== What to work on ==
Starting at the line that holds "taking various measures" and stopping at the line that holds "On-Premise Dining. One", restate the records below word for word, with both of those lines included.

Data entries
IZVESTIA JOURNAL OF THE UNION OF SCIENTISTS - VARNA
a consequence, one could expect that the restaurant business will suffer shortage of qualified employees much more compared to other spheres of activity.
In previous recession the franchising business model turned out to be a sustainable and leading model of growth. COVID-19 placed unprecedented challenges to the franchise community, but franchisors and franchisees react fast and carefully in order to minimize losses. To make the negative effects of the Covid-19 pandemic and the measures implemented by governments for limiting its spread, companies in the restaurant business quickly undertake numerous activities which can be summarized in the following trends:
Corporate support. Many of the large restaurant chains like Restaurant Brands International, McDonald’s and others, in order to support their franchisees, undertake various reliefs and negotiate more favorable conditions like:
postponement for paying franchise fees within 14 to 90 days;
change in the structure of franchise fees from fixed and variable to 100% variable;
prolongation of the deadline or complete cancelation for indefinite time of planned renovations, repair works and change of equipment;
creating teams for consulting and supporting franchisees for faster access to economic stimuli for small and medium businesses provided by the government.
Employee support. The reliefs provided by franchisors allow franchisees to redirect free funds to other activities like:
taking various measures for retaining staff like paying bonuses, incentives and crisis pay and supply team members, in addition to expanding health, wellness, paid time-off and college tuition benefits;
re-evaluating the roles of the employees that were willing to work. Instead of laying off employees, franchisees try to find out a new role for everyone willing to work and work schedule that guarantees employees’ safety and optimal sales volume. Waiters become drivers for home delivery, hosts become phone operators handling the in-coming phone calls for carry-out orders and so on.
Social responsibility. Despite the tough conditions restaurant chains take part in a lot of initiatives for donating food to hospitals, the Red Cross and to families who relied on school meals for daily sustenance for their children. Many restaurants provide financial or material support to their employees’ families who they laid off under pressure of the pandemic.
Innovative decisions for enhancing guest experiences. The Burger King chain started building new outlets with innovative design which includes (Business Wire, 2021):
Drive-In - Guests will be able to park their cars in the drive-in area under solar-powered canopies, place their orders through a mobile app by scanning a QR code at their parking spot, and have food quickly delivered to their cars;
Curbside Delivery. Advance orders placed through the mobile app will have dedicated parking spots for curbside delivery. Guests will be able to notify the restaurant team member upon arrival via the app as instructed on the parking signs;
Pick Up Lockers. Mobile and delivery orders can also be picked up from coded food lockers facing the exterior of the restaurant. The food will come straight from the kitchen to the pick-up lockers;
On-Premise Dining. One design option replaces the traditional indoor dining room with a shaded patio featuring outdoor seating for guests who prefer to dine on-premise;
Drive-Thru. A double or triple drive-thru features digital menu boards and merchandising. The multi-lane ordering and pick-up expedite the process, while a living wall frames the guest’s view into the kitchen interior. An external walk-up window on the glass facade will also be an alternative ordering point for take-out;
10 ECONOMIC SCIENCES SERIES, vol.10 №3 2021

== The completed task ==
taking various measures for retaining staff like paying bonuses, incentives and crisis pay and supply team members, in addition to expanding health, wellness, paid time-off and college tuition benefits;
re-evaluating the roles of the employees that were willing to work. Instead of laying off employees, franchisees try to find out a new role for everyone willing to work and work schedule that guarantees employees’ safety and optimal sales volume. Waiters become drivers for home delivery, hosts become phone operators handling the in-coming phone calls for carry-out orders and so on.
Social responsibility. Despite the tough conditions restaurant chains take part in a lot of initiatives for donating food to hospitals, the Red Cross and to families who relied on school meals for daily sustenance for their children. Many restaurants provide financial or material support to their employees’ families who they laid off under pressure of the pandemic.
Innovative decisions for enhancing guest experiences. The Burger King chain started building new outlets with innovative design which includes (Business Wire, 2021):
Drive-In - Guests will be able to park their cars in the drive-in area under solar-powered canopies, place their orders through a mobile app by scanning a QR code at their parking spot, and have food quickly delivered to their cars;
Curbside Delivery. Advance orders placed through the mobile app will have dedicated parking spots for curbside delivery. Guests will be able to notify the restaurant team member upon arrival via the app as instructed on the parking signs;
Pick Up Lockers. Mobile and delivery orders can also be picked up from coded food lockers facing the exterior of the restaurant. The food will come straight from the kitchen to the pick-up lockers;
On-Premise Dining. One design option replaces the traditional indoor dining room with a shaded patio featuring outdoor seating for guests who prefer to dine on-premise;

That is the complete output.